Periodic Reporting for period 1 - SpikyControl (Spiking Control Systems: an algorithmic theory for control design of physical event-based systems)
Berichtszeitraum: 2023-01-01 bis 2025-06-30
The angle of attack of the proposed novel control theory is to leverage the existing theory by moving from continuous trajectories to events. Starting from the classical paradigm of the feedback amplifier, regulation theory is regarded as a theory of negative feedback, automation theory is regarded as a theory of positive feedback, and neuromorphic theory is regarded as a theory of mixed feedback. Mixing positive feedback and negative feedback results in excitability, regarded as "transient" decision making: the decision corresponds to the event, but the event nature of the decision makes it transient, enabling the return to equilibrium.
The methodology of SpikyControl is to generalize the convex optimization framework associated to negative feedback of monotone operators to a "convex-concave" optimization framework associated to mixed feedback of monotone operators. The circuit representation of biophysical neural networks is exploited to split a complex neuromorphic system into a circuit of elementary monotone operators corresponding to the memristive elements of the circuit, that is, the machine analog of ion channels and synapses in biophysical circuits. The physical model of the memristive elements is constrained to make the overal theory scalable, with the objective of designing complex machines mimicking the organization of neural circuits to solve novel engineering tasks.
A key illustration of SpikyControl is to develop novel active sensing filters for neuromorphic sensors such as event cameras, mimicking the exquisite detection and selection capabilities of animal vision.
WP1: From monotone to mixed-monotone feedback systems
The first objective of the proposal is to demonstrate that the concept of mixed-monotonicity is a fruitful foundation for a control theory of spiking.
The research has made considerable progress in that direction over the past two years. Building upon the classical methodology of splitting algorithms for zero finding of monotone operators, this work demonstrates how any neuromorphic system can be represented as an interconnection of positively and negatively monotone blocks, leading to a solution of the circuit with the splitting methods of large-scale optimization of monone networks.

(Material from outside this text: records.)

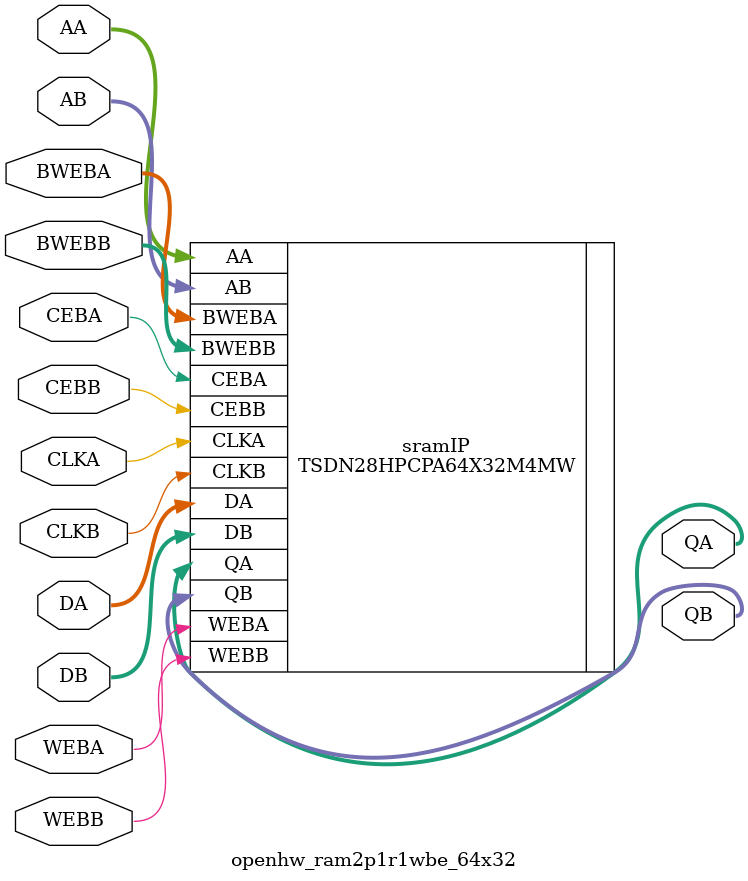
<source format=sv>

module openhw_ram2p1r1wbe_64x32 ( 
  input  logic          CLKA, 
  input  logic          CLKB, 
  input  logic          CEBA, 
  input  logic          CEBB, 
  input  logic          WEBA,
  input  logic          WEBB,
  input  logic [5:0]    AA, 
  input  logic [5:0]    AB, 
  input  logic [31:0]   DA,
  input  logic [31:0]   DB,
  input  logic [31:0]   BWEBA, 
  input  logic [31:0]   BWEBB, 
  output logic [31:0]   QA,
  output logic [31:0]   QB
);

   // replace "generic64x32RAM" with "TSDN..64X32.." module from your memory vendor
   //generic64x32RAM sramIP (.CLKA, .CLKB, .CEBA, .CEBB, .WEBA, .WEBB, 
   //       .AA, .AB, .DA, .DB, .BWEBA, .BWEBB, .QA, .QB);
  TSDN28HPCPA64X32M4MW sramIP(.CLKA, .CLKB, .CEBA, .CEBB, .WEBA, .WEBB, 
    .AA, .AB, .DA, .DB, .BWEBA, .BWEBB, .QA, .QB);
endmodule

</source>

WP2: An internal model principle for event-based control
The second objective of this proposal is to develop an internal model principle for event-based systems. The main achievement has been to reformulate the classical control paradigm of output regulation as the task of synchronizing the trajectories of the "plant" and the trajectories of the "controller". The internal model principle of control theory states that the control system can regulate the plant output to an external reference and reject an external disturbance only if the controller includes an exact generator of those external signals. The key idea of event regulation is to relax the regulation objective from continuous trajectories to sequences of events. We have shown that event regulation can be made reliable, that is, robust to uncertainty in the description of the external signals, in contrast to trajectory regulation. In addition, we have shown the value of synchronizing the controller and the plant via synaptic rather than diffusive coupling. Synaptic coupling concentrates the feedback regulation around the events, whereas diffusive coupling requires high-gain feedback to compensate for uncertainty in the external signals.
WP3: Robust event-based control
The third objective of this proposal is to demonstrate and quantify the unique robustness properties of spiking control systems.
Theoretical main achievements include the formulation of stability margins for spiking control systems, that is, a concept of distance to bifurcation to a qualitatively different behavior. Practical main achievements include investigating event-based control in neurophysiological experiments of neuromodulation, as well as the development of neuromorphic control architectures for pneumatic actuators in sot robotics.
The concept of Neuromorphic control has so far received limited attention in the control community.
The publications [1] and [2] demonstrate the value of neuromorphic control on the paradigmatic example of a mechanical pendulum.
The classical way of controlling a pendulum is to "close the loop" by designing a continuous (or discretized) mapping from the angular position sensor to the applied mechanical motor torque .
In neuromorphic control, the position sensor is replaced by an event detector (e.g. a photodetector that detects when the pendulum crosses a particular angular position)
and the motor torque is a sequence of pulsatile events. The event-based control can be thought to mimick how a child pushes a swing. Neuromorphic control of a pendulum
is shown to offer new possibilites in terms of performance (energy efficiency), robustness to uncertainty, and adaptation capabilities.
Relaxation systems
Exploiting the relaxation property of circuit theory in memristive modelling seems the most important achievement of the project so far. It acknowledges a fundamental
physical property of neuromorphic circuits, namely that they only include one type of storage elements: capacitors, but no inductors. Acknowledging the same
relaxation property in the modelling of memristive elements has unlocked the bottleneck of scaling up neuromorphic control systems from single neurons
to large-scale populations.
[1] Neuromorphic Control of a Pendulum. IEEE Control Systems Letters, 2023.
[2] Regulation without calibration, IEEE Control Systems Magazine, in press, 2025.